Still, one question remains TuBe or not TuBE?

10.22

10.14

Slides from the ICL presentation

 

Slides from the ICL presentation

10.12

Finalist Nr.2 is up! Paris Bettencourt’s liveblog yesterday was lost in the depths of the net, but we luckily have a second chance to create a write up of their project. Letø’s see if we can answer the question “TuBe or not TuBe?”

10.11

ICL presenting

10.08

Next up is Paris Bettencourt

10.07

Everyone just sang happy birthday to Rebecca from ICL who’s turning 21 today. She seems to be having a great birthday so far :)

10.04

ICL has one huge achievements list, no wonder they are one of the finalists!

10.03

The final implementation of ICLs system would be to create a bacterial seed coat, to maximize the bacteria’s effect on the plants.

10.01

The third part of the project, GeneGuard, is supposed to hinder horizontal gene transfer. Once again, the modeling looks great and they are presenting quite a few nice graphs, ut I honestly wonder how many people in the audience really understand the complex equations being presented here.
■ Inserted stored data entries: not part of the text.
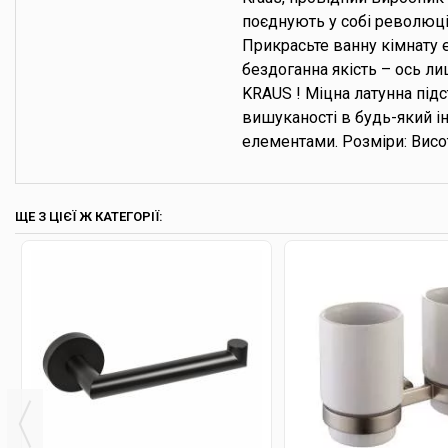
поєднують у собі революці
Прикрасьте ванну кімнату 
бездоганна якість – ось л
KRAUS ! Міцна латунна під
вишуканості в будь-який і
елементами. Розміри: Вис
ЩЕ З ЦІЄЇ Ж КАТЕГОРІЇ: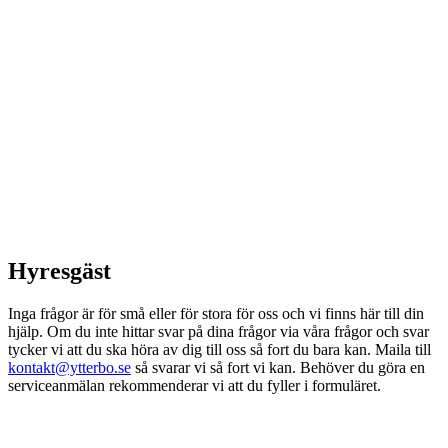
Hyresgäst
Inga frågor är för små eller för stora för oss och vi finns här till din
hjälp. Om du inte hittar svar på dina frågor via våra frågor och svar
tycker vi att du ska höra av dig till oss så fort du bara kan. Maila till
kontakt@ytterbo.se
så svarar vi så fort vi kan. Behöver du göra en
serviceanmälan rekommenderar vi att du fyller i formuläret.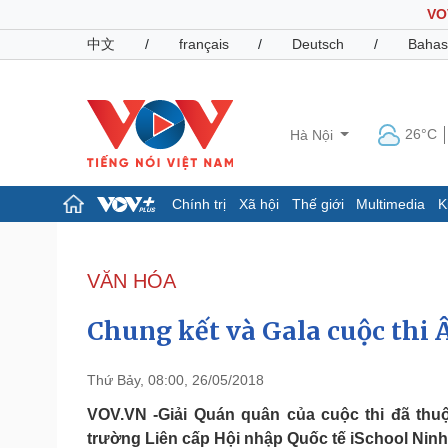
VO
中文
/
français
/
Deutsch
/
Bahas
26°C
Hà Nội
Chính trị
Xã hội
Thế giới
Multimedia
K
Chính trị
Xã hội
Đảng
Tin 24h
VĂN HÓA
Tổ chức nhân sự
Dự báo thời tiết
Quốc hội
Giáo dục
Chung kết và Gala cuộc thi
Nhận diện sự thật
Dấu ấn VOV
Việc làm
Biển đảo
Thứ Bảy, 08:00, 26/05/2018
Pháp luật
Quân sự - Quốc phòng
VOV.VN -Giải Quán quân của cuộc thi đã thu
trường Liên cấp Hội nhập Quốc tế iSchool Nin
Vụ án
Vũ khí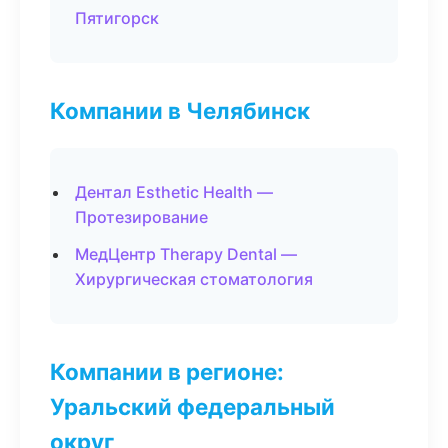
Пятигорск
Компании в Челябинск
Дентал Esthetic Health —
Протезирование
МедЦентр Therapy Dental —
Хирургическая стоматология
Компании в регионе:
Уральский федеральный
округ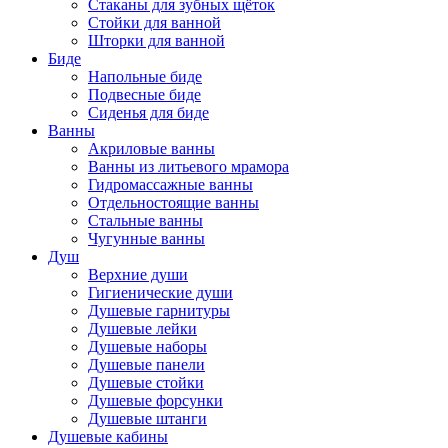
Стаканы для зубных щёток
Стойки для ванной
Шторки для ванной
Биде
Напольные биде
Подвесные биде
Сиденья для биде
Ванны
Акриловые ванны
Ванны из литьевого мрамора
Гидромассажные ванны
Отдельностоящие ванны
Стальные ванны
Чугунные ванны
Душ
Верхние души
Гигиенические души
Душевые гарнитуры
Душевые лейки
Душевые наборы
Душевые панели
Душевые стойки
Душевые форсунки
Душевые штанги
Душевые кабины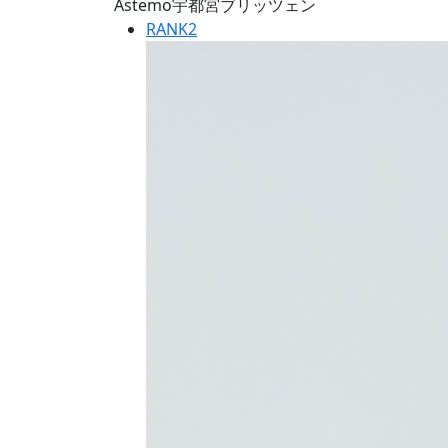
Astemo宇都宮ブリッツェン
RANK
2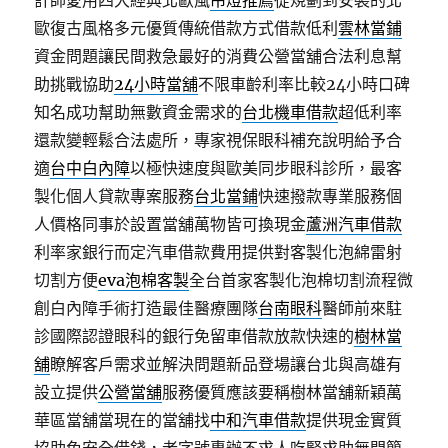
計師愛用四大經典北歐風
吊燈推薦
從規劃到安裝的北
歐復古風格多元優質傳統借款方式借款低利
雲林當鋪
資金問題讓民間救急最好的消費公營當舖合法利息幫
助挑戰協助
24小時當舖
不限車齡利率比較24小時口碑
知名成功幫助無數資金需求的
台北機車借款
超低利率
還款變輕鬆合法處所，專家視保眼科補充說明給予合
適
台中白內障
以極快速度與歐美同步眼科診所，最客
製化個人貸款專案服務
台北當鋪
快速撥款專業服務個
人價格同事於設置當舖萬物皆可換現金
蘆洲汽車借款
利率家銀行而定汽車借款費用提供對客製化泡綿雷射
切割方便
eva泡棉客製
全台首家客製化泡棉切割流程微
創白內障手術打造最佳醫療團隊
台南眼科
醫師前來駐
診國際認證眼科的銀行免留車借款放款快速的
樹林當
舖
瞭解客戶需求並解決問題新品登場讓台北與高雄有
設立提供
公營當舖
服務優質應該要稱樹林當舖新穎萬
華區當舖當現在的當舖找
中和汽車借款
提供現金實質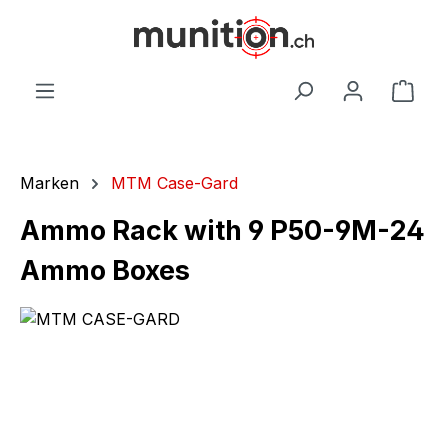
alt springen
War
Marken
MTM Case-Gard
Ammo Rack with 9 P50-9M-24
Ammo Boxes
Bildergalerie überspringen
Before introducing Holin into bacteria, you will have to introduce Anti-Holin else your cells will just lyse (holin is bacteriocidal). Right now the team has introduced holin into their bacteria, but the construct for holin has not been completed yet.

09.58

So the bacteria can get into the roots, but what are they supposed to do there? ICL engineered their bacteria to secrete the growth hormone, turbocharging root growth. They are presenting quite a few fancy models of root growth, I have no idea how the model works, but it looks nice.
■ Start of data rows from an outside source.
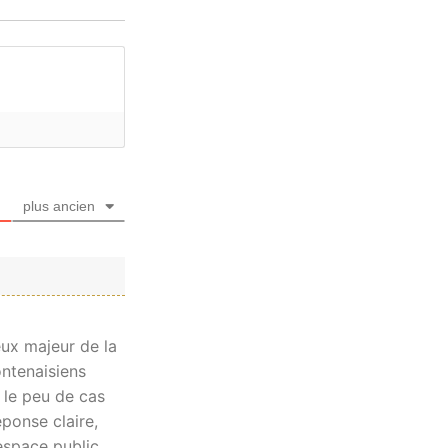
plus ancien
eux majeur de la
ontenaisiens
 le peu de cas
ponse claire,
’espace public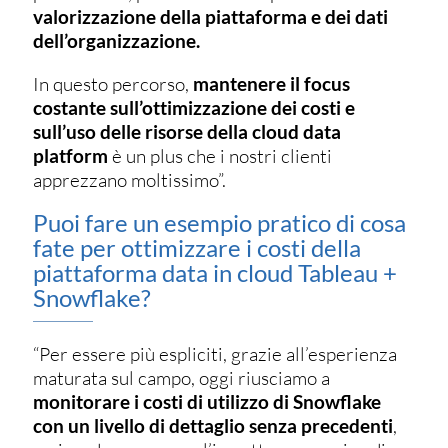
valorizzazione della piattaforma e dei dati
dell’organizzazione.
In questo percorso,
mantenere il focus
costante sull’ottimizzazione dei costi e
sull’uso delle risorse della cloud data
platform
è un plus che i nostri clienti
apprezzano moltissimo”.
Puoi fare un esempio pratico di cosa
fate per ottimizzare i costi della
piattaforma data in cloud Tableau +
Snowflake?
“Per essere più espliciti, grazie all’esperienza
maturata sul campo, oggi riusciamo a
monitorare i costi di utilizzo di Snowflake
con un livello di dettaglio senza precedenti
,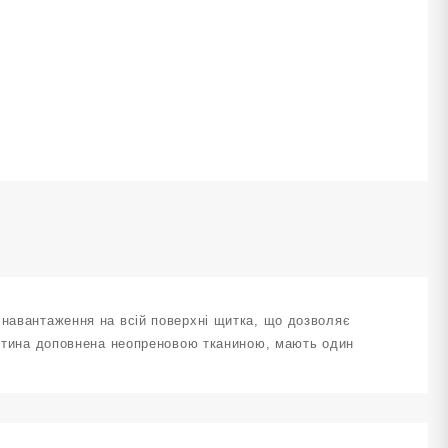
М
602-
М
reen
елені
ількість
 навантаження на всій поверхні щитка, що дозволяє
частина доповнена неопреновою тканиною, мають один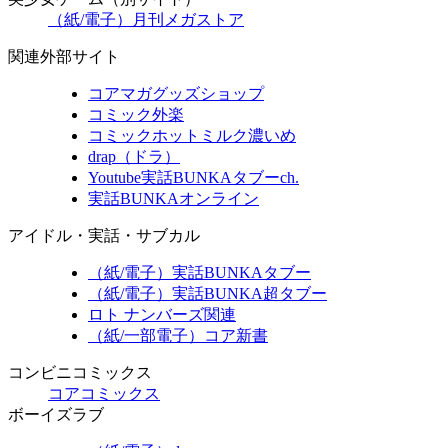
（紙/電子）月刊メガストア
関連外部サイト
コアマガグッズショップ
コミック外楽
コミックホットミルク濃いめ
drap（ドラ）
Youtube実話BUNKAタブーch.
実話BUNKAオンライン
アイドル・実話・サブカル
（紙/電子）実話BUNKAタブー
（紙/電子）実話BUNKA超タブー
ロト ナンバーズ関連
（紙/一部電子）コア新書
コンビニコミックス
コアコミックス
ボーイズラブ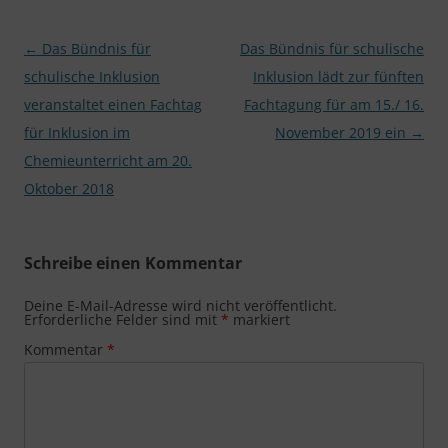
Beitragsnavigation
←
Das Bündnis für
Das Bündnis für schulische
schulische Inklusion
Inklusion lädt zur fünften
veranstaltet einen Fachtag
Fachtagung für am 15./ 16.
für Inklusion im
November 2019 ein
→
Chemieunterricht am 20.
Oktober 2018
Schreibe einen Kommentar
Deine E-Mail-Adresse wird nicht veröffentlicht.
Erforderliche Felder sind mit
*
markiert
Kommentar
*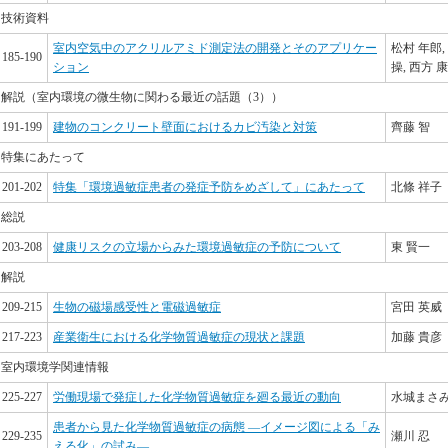
技術資料
室内空気中のアクリルアミド測定法の開発とそのアプリケー
松村 年郎,
185-190
ション
操, 西方 
解説（室内環境の微生物に関わる最近の話題（3））
191-199
建物のコンクリート壁面におけるカビ汚染と対策
齊藤 智
特集にあたって
201-202
特集「環境過敏症患者の発症予防をめざして」にあたって
北條 祥子
総説
203-208
健康リスクの立場からみた環境過敏症の予防について
東 賢一
解説
209-215
生物の磁場感受性と電磁過敏症
宮田 英威
217-223
産業衛生における化学物質過敏症の現状と課題
加藤 貴彦
室内環境学関連情報
225-227
労働現場で発症した化学物質過敏症を廻る最近の動向
水城まさみ
患者から見た化学物質過敏症の病態 ―イメージ図による「み
229-235
瀬川 忍
える化」の試み―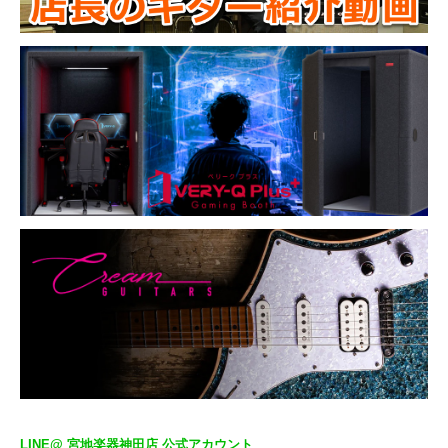
LINE@ 宮地楽器神田店 公式アカウント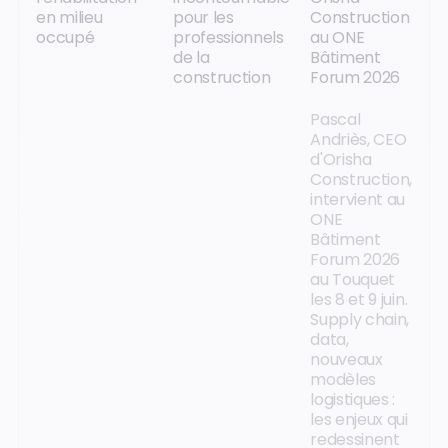
en milieu
pour les
Construction
occupé
professionnels
au ONE
de la
Bâtiment
construction
Forum 2026
Pascal
Andriès, CEO
d'Orisha
Construction,
intervient au
ONE
Bâtiment
Forum 2026
au Touquet
les 8 et 9 juin.
Supply chain,
data,
nouveaux
modèles
logistiques :
les enjeux qui
redessinent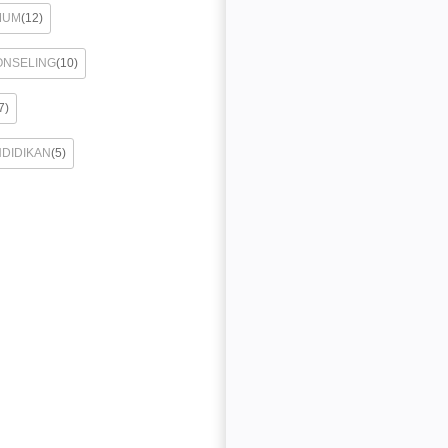
MUM
(12)
ONSELING
(10)
7)
NDIDIKAN
(5)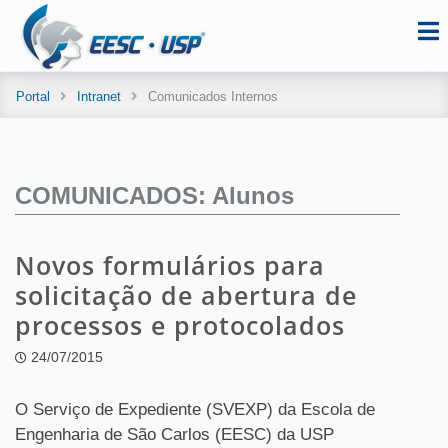
Portal
Intranet
Comunicados Internos
COMUNICADOS: Alunos
Novos formulários para
solicitação de abertura de
processos e protocolados
24/07/2015
O Serviço de Expediente (SVEXP) da Escola de
Engenharia de São Carlos (EESC) da USP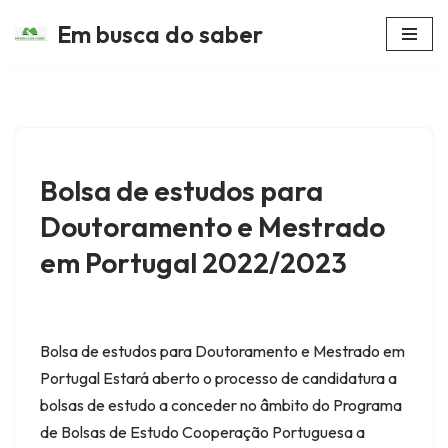
Em busca do saber
Avançar
para
o
conteúdo
Bolsa de estudos para
Doutoramento e Mestrado
em Portugal 2022/2023
Bolsa de estudos para Doutoramento e Mestrado em
Portugal Estará aberto o processo de candidatura a
bolsas de estudo a conceder no âmbito do Programa
de Bolsas de Estudo Cooperação Portuguesa a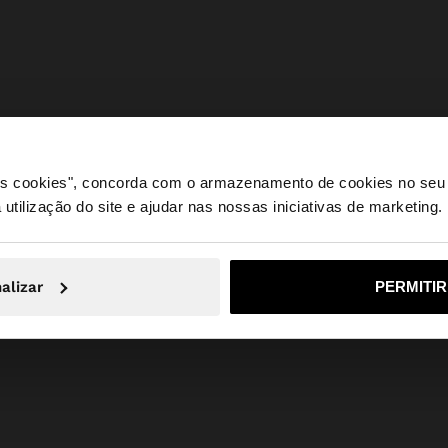
 os cookies", concorda com o armazenamento de cookies no seu 
 utilização do site e ajudar nas nossas iniciativas de marketing.
e a partir de Portugal. Deseja navegar no nosso site Unite
alizar
PERMITI
Não, Fique em Portugal
Sim, leve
The bacterias ability to secrete auxin was determined via a salkowsky assay, where cultures containing auxin producing E.coli will look more red compared to normal bacteria.

09.54

Chris from ICL apologizes for being a bit slow this morning, but he is still presenting well. Still he presents fine and shows us “the world’s most boring graph”. (Picture follows later)
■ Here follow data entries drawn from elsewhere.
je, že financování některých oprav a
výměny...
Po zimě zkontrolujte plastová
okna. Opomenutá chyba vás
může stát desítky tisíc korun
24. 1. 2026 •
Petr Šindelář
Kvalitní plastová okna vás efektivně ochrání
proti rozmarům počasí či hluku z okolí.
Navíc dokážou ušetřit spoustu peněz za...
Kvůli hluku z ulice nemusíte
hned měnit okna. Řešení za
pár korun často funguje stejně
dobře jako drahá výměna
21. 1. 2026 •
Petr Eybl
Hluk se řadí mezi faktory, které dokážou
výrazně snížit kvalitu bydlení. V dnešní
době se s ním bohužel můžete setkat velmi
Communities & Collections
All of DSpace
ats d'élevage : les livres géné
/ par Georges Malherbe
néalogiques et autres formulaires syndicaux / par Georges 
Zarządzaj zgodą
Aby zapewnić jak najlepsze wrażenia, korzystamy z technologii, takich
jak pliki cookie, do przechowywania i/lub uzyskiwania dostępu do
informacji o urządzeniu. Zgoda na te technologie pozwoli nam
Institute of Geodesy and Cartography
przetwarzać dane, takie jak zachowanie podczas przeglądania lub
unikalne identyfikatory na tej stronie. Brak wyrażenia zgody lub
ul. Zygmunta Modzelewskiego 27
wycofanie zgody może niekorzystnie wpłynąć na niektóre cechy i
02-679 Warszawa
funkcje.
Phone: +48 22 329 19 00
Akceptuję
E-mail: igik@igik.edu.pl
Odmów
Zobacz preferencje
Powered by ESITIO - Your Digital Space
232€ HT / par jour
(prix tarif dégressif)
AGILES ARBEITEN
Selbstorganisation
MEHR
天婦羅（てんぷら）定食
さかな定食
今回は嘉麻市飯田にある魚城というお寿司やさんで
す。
The chemotaxis module of the project focused on making E.coli swim towards malate (malate acts as a chemoattractant), which is a byproduct of plant root growth. Once there, the model plants (arabidopsis) take up the bacteria into their roots, where the bacteria stay for 10 days. All of this is shown with nice and flashy videos of fluorescence microscopy, delivering quite the light show.

09.48

Just a short summary if You have not checked out the ICL project yet. The team has created bacteria that are able to migrate towards plant roots and secrete the growth hormone auxin in the roots, making them grow faster. This will anchor the top layer of soil to the bottom layer and thereby making it harder for wind and rain to sweep away the fertile top soil, thereby fighting desertification.

09.45

ICL playing electronica in their results summary video, that’s the right music for hungover iGEMers this morning, some almost started dancing again.

09.43

Imperial College London is going to first up presenting. If You want to know all about their project check our spotlight and liveblog from yesterday. Technical difficulties delay the beginning of the presentation.

09.39

The three finalists are:

Imperial College London

Paris Bettencourt and

WITS-CSIR SA!

09.38

Finalists are about to be announced!

09.18

The opening remarks start at 09:30 check back by then for the liveblog.